Segment Start: SOURCE DATA

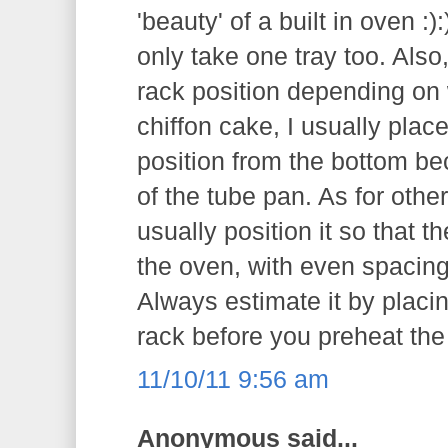
'beauty' of a built in oven :
only take one tray too. Also
rack position depending on 
chiffon cake, I usually plac
position from the bottom be
of the tube pan. As for othe
usually position it so that t
the oven, with even spacing
Always estimate it by placi
rack before you preheat the
11/10/11 9:56 am
Anonymous said...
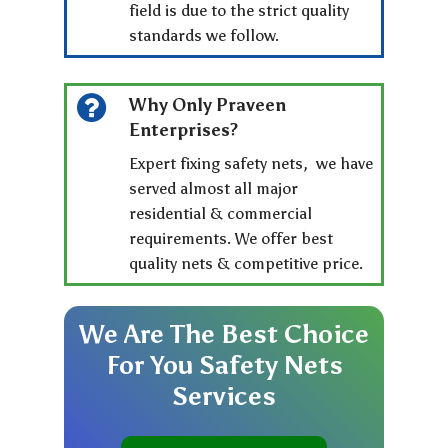
field is due to the strict quality
standards we follow.
Why Only Praveen
Enterprises?
Expert fixing safety nets, we have
served almost all major
residential & commercial
requirements. We offer best
quality nets & competitive price.
We
Are
The
Best
Choice
For
You
Safety
Nets
Services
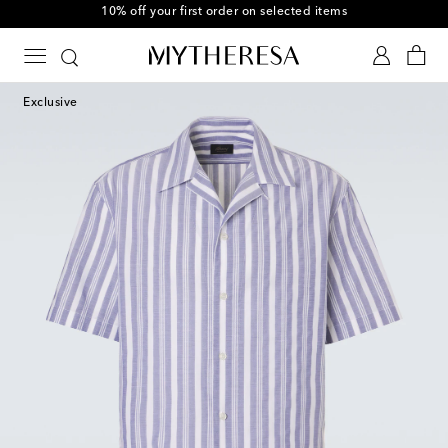
10% off your first order on selected items
Exclusive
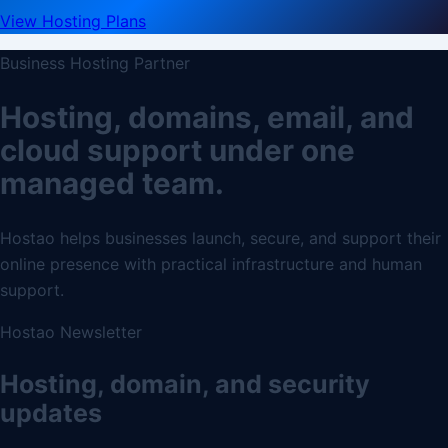
View Hosting Plans
Business Hosting Partner
Hosting, domains, email, and
cloud support under one
managed team.
Hostao helps businesses launch, secure, and support their
online presence with practical infrastructure and human
support.
Hostao Newsletter
Hosting, domain, and security
updates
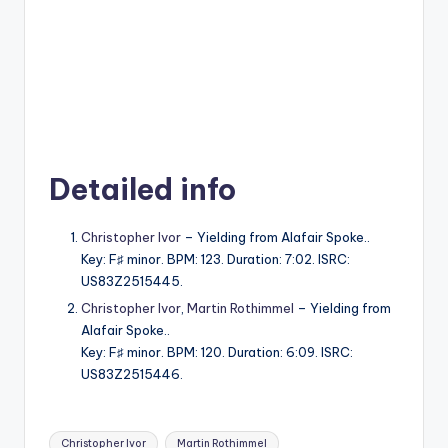
Detailed info
Christopher Ivor
– Yielding from Alafair Spoke..
Key: F♯ minor. BPM: 123. Duration: 7:02. ISRC:
US83Z2515445.
Christopher Ivor
,
Martin Rothimmel
– Yielding from
Alafair Spoke..
Key: F♯ minor. BPM: 120. Duration: 6:09. ISRC:
US83Z2515446.
Tags:
Christopher Ivor
Martin Rothimmel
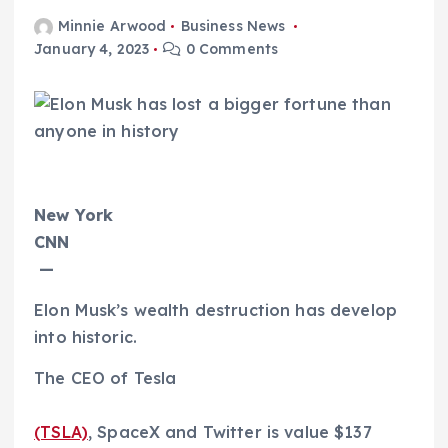
Minnie Arwood
Business News
January 4, 2023
0 Comments
New York
CNN
—
Elon Musk’s wealth destruction has develop
into historic.
The CEO of Tesla
(TSLA)
, SpaceX and Twitter is value $137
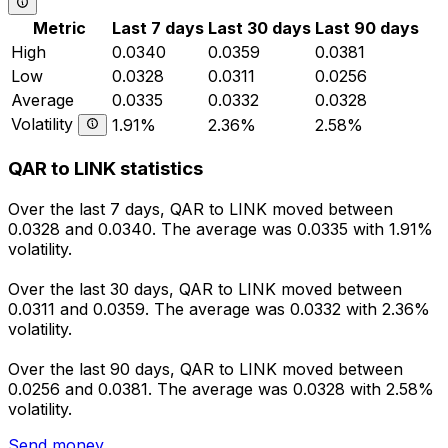
Metric
Last 7 days
Last 30 days
Last 90 days
High
0.0340
0.0359
0.0381
Low
0.0328
0.0311
0.0256
Average
0.0335
0.0332
0.0328
Volatility
1.91%
2.36%
2.58%
QAR to LINK statistics
Over the last 7 days, QAR to LINK moved between
0.0328 and 0.0340. The average was 0.0335 with 1.91%
volatility.
Over the last 30 days, QAR to LINK moved between
0.0311 and 0.0359. The average was 0.0332 with 2.36%
volatility.
Over the last 90 days, QAR to LINK moved between
0.0256 and 0.0381. The average was 0.0328 with 2.58%
volatility.
Send money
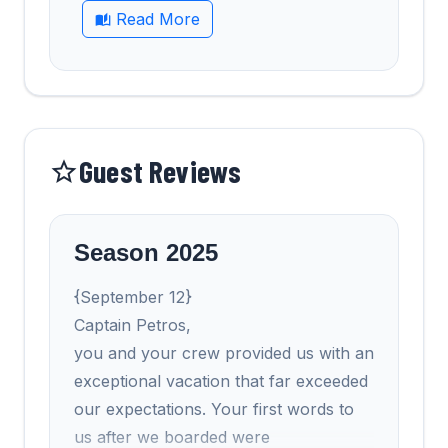
Read More
Guest Reviews
Season 2025
{September 12}
Captain Petros,
you and your crew provided us with an
exceptional vacation that far exceeded
our expectations. Your first words to
us after we boarded were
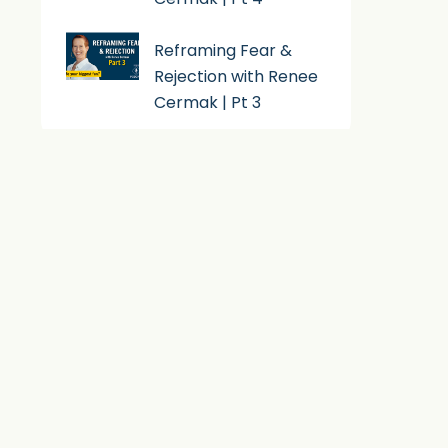
Reframing Fear &
Rejection with Renee
Cermak | Pt 3
Subscribe To Podcast
Apple Podcast
Android
By Email
RSS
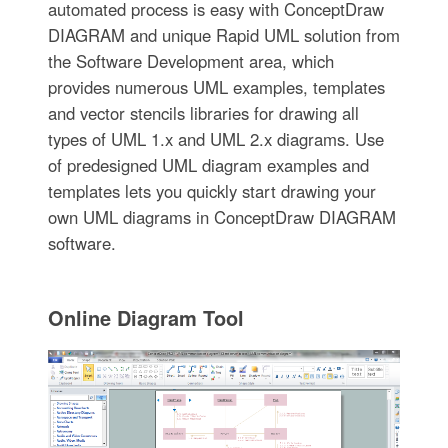
automated process is easy with ConceptDraw
DIAGRAM and unique Rapid UML solution from
the Software Development area, which
provides numerous UML examples, templates
and vector stencils libraries for drawing all
types of UML 1.x and UML 2.x diagrams. Use
of predesigned UML diagram examples and
templates lets you quickly start drawing your
own UML diagrams in ConceptDraw DIAGRAM
software.
Online Diagram Tool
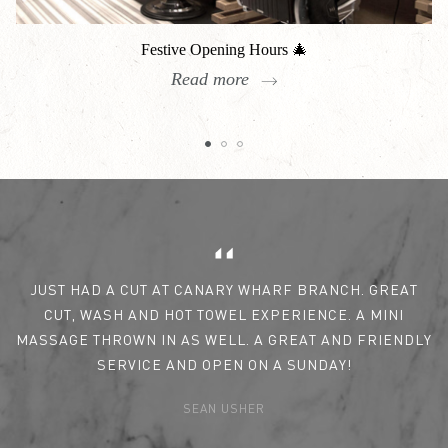
Festive Opening Hours 🎄
Read more
Reviews
JUST HAD A CUT AT CANARY WHARF BRANCH. GREAT
CUT, WASH AND HOT TOWEL EXPERIENCE. A MINI
MASSAGE THROWN IN AS WELL. A GREAT AND FRIENDLY
SERVICE AND OPEN ON A SUNDAY!
SEAN USHER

Segment End: SOURCE DATA

> TASK TO CARRY OUT
Reproduce each record from above exactly; pictures do not belong in the copy.

> WRITTEN RESPONSE
'beauty' of a built in oven :
only take one tray too. Also
rack position depending on 
chiffon cake, I usually plac
position from the bottom be
of the tube pan. As for othe
usually position it so that t
the oven, with even spacing
Always estimate it by placi
rack before you preheat the
11/10/11 9:56 am
Anonymous said...
field is due to the strict quality
standards we follow.
Why Only Praveen
Enterprises?
Expert fixing safety nets, we have
served almost all major
residential & commercial
requirements. We offer best
quality nets & competitive price.
We
Are
The
Best
Choice
For
You
Safety
Nets
Services
10% off your first order on selected items
Exclusive
View Hosting Plans
Business Hosting Partner
Hosting, domains, email, and
cloud support under one
managed team.
Hostao helps businesses launch, secure, and support their
online presence with practical infrastructure and human
support.
Hostao Newsletter
Hosting, domain, and security
updates
Detailed info
Christopher Ivor
– Yielding from Alafair Spoke..
Key: F♯ minor. BPM: 123. Duration: 7:02. ISRC:
US83Z2515445.
Christopher Ivor
,
Martin Rothimmel
– Yielding from
Alafair Spoke..
Key: F♯ minor. BPM: 120. Duration: 6:09. ISRC:
US83Z2515446.
Tags:
Christopher Ivor
Martin Rothimmel
Minnie Arwood
Business News
January 4, 2023
0 Comments
New York
CNN
—
Elon Musk’s wealth destruction has develop
into historic.
The CEO of Tesla
(TSLA)
, SpaceX and Twitter is value $137
Metric
Last 7 days
Last 30 days
Last 90 days
High
0.0340
0.0359
0.0381
Low
0.0328
0.0311
0.0256
Average
0.0335
0.0332
0.0328
Volatility
1.91%
2.36%
2.58%
QAR to LINK statistics
Over the last 7 days, QAR to LINK moved between
0.0328 and 0.0340. The average was 0.0335 with 1.91%
volatility.
Over the last 30 days, QAR to LINK moved between
0.0311 and 0.0359. The average was 0.0332 with 2.36%
volatility.
Over the last 90 days, QAR to LINK moved between
0.0256 and 0.0381. The average was 0.0328 with 2.58%
volatility.
Send money
Read More
Guest Reviews
Season 2025
{September 12}
Captain Petros,
you and your crew provided us with an
exceptional vacation that far exceeded
our expectations. Your first words to
us after we boarded were
Reframing Fear &
Rejection with Renee
Cermak | Pt 3
Subscribe To Podcast
Apple Podcast
Android
By Email
RSS
automated process is easy with ConceptDraw
DIAGRAM and unique Rapid UML solution from
the Software Development area, which
provides numerous UML examples, templates
and vector stencils libraries for drawing all
types of UML 1.x and UML 2.x diagrams. Use
of predesigned UML diagram examples and
templates lets you quickly start drawing your
own UML diagrams in ConceptDraw DIAGRAM
software.
Online Diagram Tool
Festive Opening Hours 🎄
Read more
Reviews
JUST HAD A CUT AT CANARY WHARF BRANCH. GREAT
CUT, WASH AND HOT TOWEL EXPERIENCE. A MINI
MASSAGE THROWN IN AS WELL. A GREAT AND FRIENDLY
SERVICE AND OPEN ON A SUNDAY!
SEAN USHER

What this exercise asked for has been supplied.